第4話 追いかける者
いや、だとしてもなんで私たちを? いったいなんのために。そもそもなんで私たちがここに居るってわかったの?
見るものをにらみ殺せそうなほどに吊り上がった凶悪な朱い目。歪む口元から覗く上下二本ずつの巨大な牙は、先端が鋭くとがり、コンクリートにさえ突き刺さりそう。あの顔はどう考えても友好的には見えないな……。
人の力では天地がひっくり返っても太刀打ちできそうにない怪物。
逃げるか? いや、不用意に飛び出すのは危険だ。こんな誰もいない中を走り抜けるのはさすがに目立ちすぎる。しばらくここに隠れてやり過ごすしかない……。下手に動くよりもそれが賢明だ……。
逃げ出すことを早々に断念し、私はビルの陰に身を引っ込めた。
「大丈夫かな……」
「ここに隠れてれば見つからないわ」
顔を引っ込めてしまったから姿は見えないけど、怪物はまだ暴れているらしい。ビルを殴りつける音が断続的に響いてくる。まず殴りつける衝撃音がして、次にガラガラとビルの壁が崩れ落ちる音。そしてわずかな静寂。その一連の流れがしばらく続いた後、あたりが突然しんと静まり返った。
「静かになったね」
「ええ。
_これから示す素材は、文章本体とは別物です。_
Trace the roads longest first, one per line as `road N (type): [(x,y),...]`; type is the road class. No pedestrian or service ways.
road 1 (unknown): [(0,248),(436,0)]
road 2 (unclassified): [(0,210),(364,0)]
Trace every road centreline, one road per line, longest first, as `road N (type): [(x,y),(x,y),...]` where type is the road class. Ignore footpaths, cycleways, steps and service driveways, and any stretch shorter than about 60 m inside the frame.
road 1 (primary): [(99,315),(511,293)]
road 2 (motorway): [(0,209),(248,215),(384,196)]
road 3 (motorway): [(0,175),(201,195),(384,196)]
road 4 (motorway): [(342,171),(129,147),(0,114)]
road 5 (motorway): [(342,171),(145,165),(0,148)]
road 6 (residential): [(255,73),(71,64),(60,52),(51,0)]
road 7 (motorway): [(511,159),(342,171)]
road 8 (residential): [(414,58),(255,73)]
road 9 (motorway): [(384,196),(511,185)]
でもまだ動いちゃダメよ」
「うん」
しばらく経っても辺りは静まり返ったまま。どうしたというんだろう。暴れていたと思ったら今度は物音一つしない。歩く音さえも聞こえない。ということは怪物は立ち止まっている。なにをしてるの?
さらに待っても、一切の物音がしない。変だ。もしかして怪物の身になにかあった……?
「もういなくなったのかな?」
「……確認してみるね。ここにいて」
ビルの陰から慎重にのぞき込む。……先ほど怪物がいた場所には、なにもいない。灰色の巨体はまるで煙が消えるかのように、こつ然と姿を消していた。
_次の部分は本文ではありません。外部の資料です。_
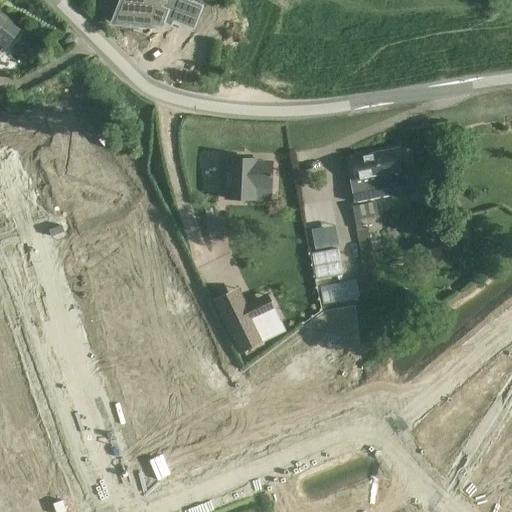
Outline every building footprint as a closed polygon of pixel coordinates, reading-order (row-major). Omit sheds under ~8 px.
[(122,0),(114,23),(154,26),(154,25),(162,28),(163,25),(171,28),(173,23),(194,30),(203,6),(187,0),(122,0)] [(0,43),(7,49),(22,29),(0,12),(0,43)] [(349,180),(354,203),(391,195),(390,191),(408,188),(404,170),(401,148),(351,159),(355,179),(349,180)] [(256,160),(227,159),(226,199),(271,200),(272,163),(256,162),(256,160)] [(209,203),(221,203),(219,183),(197,184),(197,194),(209,194),(209,203)] [(352,207),(357,230),(362,229),(360,220),(378,217),(375,202),(352,207)] [(100,232),(78,239),(91,276),(121,266),(124,275),(148,266),(143,251),(136,254),(127,228),(102,236),(100,232)] [(339,247),(313,251),(316,277),(343,273),(339,247)] [(117,298),(104,303),(113,327),(153,313),(147,296),(161,291),(154,272),(112,287),(117,298)] [(323,299),(359,298),(359,284),(322,285),(323,299)] [(270,318),(273,316),(276,315),(267,295),(222,317),(239,352),(242,351),(262,341),(261,338),(275,331),(277,335),(281,333),(280,332),(277,333),(270,318)] [(153,313),(113,327),(123,352),(135,347),(139,358),(181,343),(174,324),(159,329),(153,313)] [(5,332),(0,333),(0,351),(11,348),(5,332)] [(312,359),(298,372),(326,405),(346,388),(339,379),(347,372),(318,337),(303,350),(312,359)] [(143,369),(131,374),(140,399),(179,385),(173,366),(188,361),(181,343),(139,358),(143,369)] [(11,348),(0,351),(0,370),(17,365),(11,348)] [(17,365),(0,370),(0,387),(22,380),(17,365)] [(275,373),(259,386),(287,420),(297,412),(305,422),(326,405),(298,372),(284,384),(275,373)] [(22,380),(0,387),(0,406),(28,396),(22,380)] [(179,385),(140,399),(148,424),(162,419),(166,431),(207,417),(199,396),(185,401),(179,385)] [(17,416),(0,421),(0,437),(7,436),(13,455),(54,441),(46,417),(21,426),(17,416)] [(187,441),(158,451),(171,485),(218,468),(207,438),(213,436),(208,422),(183,431),(187,441)] [(511,430),(507,428),(496,445),(511,456),(511,430)] [(54,441),(13,455),(20,476),(62,462),(54,441)] [(511,456),(496,445),(484,463),(511,481),(511,456)] [(62,462),(20,476),(27,497),(69,483),(62,462)] [(511,481),(484,463),(471,482),(505,504),(511,493),(511,481)] [(32,511),(57,511),(76,506),(69,483),(27,497),(32,511)]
馬鹿な。物音一つしなかったのに、どうやって移動したって言うの?
……いや、あれだけの巨体だ。音も立てずに移動するなんて無理。きっと近くにいるはず。
怪物が破壊したビルの周囲へ目を這わす。しかしその姿はどこにも見当たらない。
まさか壊した壁からビルの中に入り込んだとか? いや、なんのためにそんなこと……。そもそもあれだけ大きいと中へ入るのは無理か。
消えた怪物について考えていると目の前が急に薄暗くなる。
「な、なに?」
次の瞬間、私たちの目の前に突如として二つの赤い光が現れた。
それは灰色の巨大な顔に浮かぶ二つの赤い目。
灰色の怪物がビルの入り口に隠れている私たちを覗き込む。
一瞬なにが起こったのか理解できなかった。
「きゃああああああ!」
背後から響く紗奈ちゃんの悲鳴。
その絶叫のおかげで我に返ることができた。
私は無意識に彼女の手を引っ張って、その場を飛び出していた。
ど、どうなってんの!? なんで突然いるの!?
二人して歩道を駆け抜ける。人のいない歩道を。ああ、よかった。誰もいなくて。スムーズに走れてよかったなあ! なんなのほんと、ふざけんなよ! 捕まったら終わりだ。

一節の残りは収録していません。